Most 95% confidence limits of the LE value overlap with other groups. This is largely due to the relatively small number of deceased people in the available data. However, it should be noted that the degree of overlap between the confidence intervals does not directly quantify the statistical significance regarding the existence of a difference between the life expectancies of the different groups.
The use of a parametric method was appropriate for the present analysis. Parametric methods are particularly useful to investigate small changes induced in the distribution function by certain data variables (e.g. sex, socio-economic status in the case of life expectancy). Also, they are more powerful than non-parametric methods for sparse data, provided the assumed shape for the underlying distribution function is a reasonable description of the data. The principal advantage of non-parametric methods is that they are free of any assumptions regarding the underlying distribution function, which protects against potential biases in the results if a parametric method is used with a distribution function that is actually a poor match for the data. However, the larger freedom regarding possible distribution functions explored by non-parametric methods means that datasets need to be very large to obtain accurate results with this method. Also, it is often difficult to extrapolate the estimated non-parametric distribution function into regimes that are not well sampled by the data. This is for example the case in building a life table with the MONICA/KORA data; the tail of the age distribution is in fact not well determined by non-parametric methods due to the small number of deceased people in the available data.
The small sample was clearly a limitation of this analysis and biased the estimates of LE. The inclusion in the survey of only people aged between 25-74 years and the absence of people living in institutions also limited a precise quantification of life expectancy.

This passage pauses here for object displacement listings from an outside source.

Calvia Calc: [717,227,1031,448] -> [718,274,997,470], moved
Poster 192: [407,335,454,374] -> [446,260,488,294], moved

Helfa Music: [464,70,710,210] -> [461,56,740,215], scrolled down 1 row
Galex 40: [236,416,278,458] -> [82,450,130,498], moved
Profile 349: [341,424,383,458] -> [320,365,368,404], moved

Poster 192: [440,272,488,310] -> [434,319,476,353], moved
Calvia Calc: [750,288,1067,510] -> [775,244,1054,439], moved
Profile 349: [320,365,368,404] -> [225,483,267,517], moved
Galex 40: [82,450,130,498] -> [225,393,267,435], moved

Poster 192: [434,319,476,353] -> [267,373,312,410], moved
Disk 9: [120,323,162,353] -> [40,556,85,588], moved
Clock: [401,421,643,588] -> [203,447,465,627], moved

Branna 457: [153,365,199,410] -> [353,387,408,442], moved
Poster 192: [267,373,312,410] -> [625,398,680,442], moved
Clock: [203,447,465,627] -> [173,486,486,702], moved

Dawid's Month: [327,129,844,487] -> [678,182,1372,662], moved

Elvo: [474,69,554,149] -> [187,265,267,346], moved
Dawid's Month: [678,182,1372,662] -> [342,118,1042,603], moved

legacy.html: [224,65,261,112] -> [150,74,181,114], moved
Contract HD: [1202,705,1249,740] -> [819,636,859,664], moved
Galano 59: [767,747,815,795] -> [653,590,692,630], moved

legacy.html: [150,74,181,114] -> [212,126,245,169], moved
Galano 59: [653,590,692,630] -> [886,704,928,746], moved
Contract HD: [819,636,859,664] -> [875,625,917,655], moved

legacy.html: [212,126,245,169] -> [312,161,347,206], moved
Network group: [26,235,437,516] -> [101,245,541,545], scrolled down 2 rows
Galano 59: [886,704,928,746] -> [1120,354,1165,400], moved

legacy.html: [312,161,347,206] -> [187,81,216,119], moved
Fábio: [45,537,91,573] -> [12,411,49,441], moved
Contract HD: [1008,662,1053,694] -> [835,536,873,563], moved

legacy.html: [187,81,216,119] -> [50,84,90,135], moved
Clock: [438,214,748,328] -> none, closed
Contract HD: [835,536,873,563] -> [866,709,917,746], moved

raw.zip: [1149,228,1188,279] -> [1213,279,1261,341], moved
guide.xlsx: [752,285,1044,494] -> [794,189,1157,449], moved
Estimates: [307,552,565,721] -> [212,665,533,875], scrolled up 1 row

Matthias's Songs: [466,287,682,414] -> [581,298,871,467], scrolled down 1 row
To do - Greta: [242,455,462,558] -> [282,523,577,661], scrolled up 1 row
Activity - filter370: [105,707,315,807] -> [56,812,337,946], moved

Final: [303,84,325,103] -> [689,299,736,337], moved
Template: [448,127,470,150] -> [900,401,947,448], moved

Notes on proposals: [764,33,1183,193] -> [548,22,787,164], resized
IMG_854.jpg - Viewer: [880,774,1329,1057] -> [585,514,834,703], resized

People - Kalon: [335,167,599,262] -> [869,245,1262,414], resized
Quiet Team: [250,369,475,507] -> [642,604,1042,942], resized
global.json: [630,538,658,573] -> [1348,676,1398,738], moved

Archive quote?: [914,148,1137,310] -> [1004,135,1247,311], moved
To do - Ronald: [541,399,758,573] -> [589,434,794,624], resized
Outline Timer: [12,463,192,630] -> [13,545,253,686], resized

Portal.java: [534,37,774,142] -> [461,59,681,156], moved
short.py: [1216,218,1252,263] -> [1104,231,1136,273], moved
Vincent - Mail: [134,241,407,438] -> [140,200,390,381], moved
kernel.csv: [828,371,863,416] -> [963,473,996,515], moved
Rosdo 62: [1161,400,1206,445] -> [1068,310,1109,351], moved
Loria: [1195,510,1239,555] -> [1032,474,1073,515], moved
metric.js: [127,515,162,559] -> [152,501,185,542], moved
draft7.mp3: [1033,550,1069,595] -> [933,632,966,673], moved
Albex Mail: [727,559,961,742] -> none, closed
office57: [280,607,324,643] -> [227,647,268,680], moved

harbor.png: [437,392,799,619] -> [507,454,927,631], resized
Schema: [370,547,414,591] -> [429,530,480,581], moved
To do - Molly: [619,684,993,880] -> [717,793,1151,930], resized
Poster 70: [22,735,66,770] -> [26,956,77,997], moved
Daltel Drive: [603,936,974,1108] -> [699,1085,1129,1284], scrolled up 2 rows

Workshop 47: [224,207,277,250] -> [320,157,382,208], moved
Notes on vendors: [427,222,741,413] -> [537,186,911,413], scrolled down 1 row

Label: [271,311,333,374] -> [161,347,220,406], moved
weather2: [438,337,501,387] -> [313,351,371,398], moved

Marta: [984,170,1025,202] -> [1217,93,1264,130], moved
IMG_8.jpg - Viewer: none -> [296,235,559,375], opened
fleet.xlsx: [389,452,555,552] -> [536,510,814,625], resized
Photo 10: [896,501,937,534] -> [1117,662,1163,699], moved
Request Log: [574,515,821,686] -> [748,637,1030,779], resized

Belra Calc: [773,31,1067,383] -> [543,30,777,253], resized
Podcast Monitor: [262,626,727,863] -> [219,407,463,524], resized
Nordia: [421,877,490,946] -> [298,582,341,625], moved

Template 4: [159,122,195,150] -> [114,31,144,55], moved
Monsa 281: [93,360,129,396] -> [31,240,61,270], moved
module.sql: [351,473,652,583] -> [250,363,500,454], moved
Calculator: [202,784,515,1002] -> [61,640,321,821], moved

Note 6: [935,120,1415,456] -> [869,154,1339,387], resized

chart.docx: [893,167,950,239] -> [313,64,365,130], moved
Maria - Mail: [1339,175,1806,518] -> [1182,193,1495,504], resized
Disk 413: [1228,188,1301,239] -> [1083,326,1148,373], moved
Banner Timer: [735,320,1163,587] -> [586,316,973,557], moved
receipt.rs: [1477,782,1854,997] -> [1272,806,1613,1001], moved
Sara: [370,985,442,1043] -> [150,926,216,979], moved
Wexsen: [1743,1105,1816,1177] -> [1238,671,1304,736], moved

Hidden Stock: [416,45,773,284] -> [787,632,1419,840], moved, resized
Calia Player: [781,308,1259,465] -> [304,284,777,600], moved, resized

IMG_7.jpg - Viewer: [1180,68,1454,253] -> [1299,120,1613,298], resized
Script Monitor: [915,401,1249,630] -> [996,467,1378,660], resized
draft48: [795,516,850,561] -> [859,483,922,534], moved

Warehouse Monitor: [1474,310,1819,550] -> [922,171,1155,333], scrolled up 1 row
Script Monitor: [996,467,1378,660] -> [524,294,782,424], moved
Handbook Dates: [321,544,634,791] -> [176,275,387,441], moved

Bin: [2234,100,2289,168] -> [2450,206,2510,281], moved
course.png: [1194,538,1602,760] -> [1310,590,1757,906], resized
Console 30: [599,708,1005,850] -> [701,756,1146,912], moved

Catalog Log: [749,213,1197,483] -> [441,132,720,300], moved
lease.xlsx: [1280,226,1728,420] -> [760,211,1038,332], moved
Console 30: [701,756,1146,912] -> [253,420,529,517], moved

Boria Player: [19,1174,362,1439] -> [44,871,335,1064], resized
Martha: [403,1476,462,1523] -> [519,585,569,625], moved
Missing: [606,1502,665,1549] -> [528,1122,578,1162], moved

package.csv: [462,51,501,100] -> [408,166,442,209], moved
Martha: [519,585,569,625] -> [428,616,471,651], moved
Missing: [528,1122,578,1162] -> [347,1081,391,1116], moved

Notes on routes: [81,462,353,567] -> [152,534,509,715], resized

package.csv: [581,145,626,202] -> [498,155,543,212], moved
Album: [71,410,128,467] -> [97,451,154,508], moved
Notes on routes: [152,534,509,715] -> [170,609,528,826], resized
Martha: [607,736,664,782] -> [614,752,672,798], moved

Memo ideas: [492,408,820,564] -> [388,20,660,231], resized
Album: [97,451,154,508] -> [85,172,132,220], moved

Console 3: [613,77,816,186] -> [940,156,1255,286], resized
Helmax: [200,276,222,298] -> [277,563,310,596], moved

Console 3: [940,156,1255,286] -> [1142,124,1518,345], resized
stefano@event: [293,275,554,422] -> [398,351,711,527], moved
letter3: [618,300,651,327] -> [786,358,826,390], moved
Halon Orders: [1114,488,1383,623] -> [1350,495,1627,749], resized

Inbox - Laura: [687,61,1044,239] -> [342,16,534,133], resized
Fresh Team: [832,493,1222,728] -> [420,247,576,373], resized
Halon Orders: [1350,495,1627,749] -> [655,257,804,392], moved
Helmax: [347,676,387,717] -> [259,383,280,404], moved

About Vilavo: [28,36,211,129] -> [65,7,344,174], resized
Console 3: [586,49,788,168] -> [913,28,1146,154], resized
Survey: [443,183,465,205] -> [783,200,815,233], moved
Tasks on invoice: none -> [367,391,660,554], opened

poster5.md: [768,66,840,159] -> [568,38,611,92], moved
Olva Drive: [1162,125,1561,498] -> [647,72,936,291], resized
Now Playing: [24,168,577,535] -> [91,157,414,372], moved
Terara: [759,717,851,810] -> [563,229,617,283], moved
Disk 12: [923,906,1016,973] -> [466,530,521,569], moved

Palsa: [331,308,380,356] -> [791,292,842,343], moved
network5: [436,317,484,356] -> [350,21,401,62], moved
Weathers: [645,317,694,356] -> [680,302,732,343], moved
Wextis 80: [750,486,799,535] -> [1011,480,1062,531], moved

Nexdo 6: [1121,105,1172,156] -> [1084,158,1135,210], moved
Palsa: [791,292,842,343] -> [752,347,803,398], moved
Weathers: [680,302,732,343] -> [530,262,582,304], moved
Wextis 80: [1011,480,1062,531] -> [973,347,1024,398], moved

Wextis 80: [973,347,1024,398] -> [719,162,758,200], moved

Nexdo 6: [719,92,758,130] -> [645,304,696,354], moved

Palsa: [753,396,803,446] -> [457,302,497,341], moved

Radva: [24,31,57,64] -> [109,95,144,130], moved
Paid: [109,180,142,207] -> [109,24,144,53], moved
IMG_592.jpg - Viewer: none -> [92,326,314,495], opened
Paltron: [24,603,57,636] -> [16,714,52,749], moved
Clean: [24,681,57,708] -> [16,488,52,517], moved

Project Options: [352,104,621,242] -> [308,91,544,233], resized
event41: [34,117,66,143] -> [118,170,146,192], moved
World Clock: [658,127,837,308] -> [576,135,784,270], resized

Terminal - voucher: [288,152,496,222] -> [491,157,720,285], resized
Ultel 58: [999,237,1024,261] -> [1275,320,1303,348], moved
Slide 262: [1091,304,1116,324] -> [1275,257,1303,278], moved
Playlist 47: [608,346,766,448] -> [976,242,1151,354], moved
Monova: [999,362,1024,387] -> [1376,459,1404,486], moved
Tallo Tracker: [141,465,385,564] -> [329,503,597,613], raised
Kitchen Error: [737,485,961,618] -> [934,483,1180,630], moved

The survey is also limited by the regional data collection and possible recruitment bias.
While these limitations did not allow a robust estimation of absolute life expectancy, the results of the study confirmed, as have other German and international studies, the existence of a socio-economic gap in life expectancy. The study also provides important new information by addressing a public health topic rarely discussed to date, i.e. the socio-economic differences in the relative reduction of LE of people who have diabetes mellitus or myocardial infarction.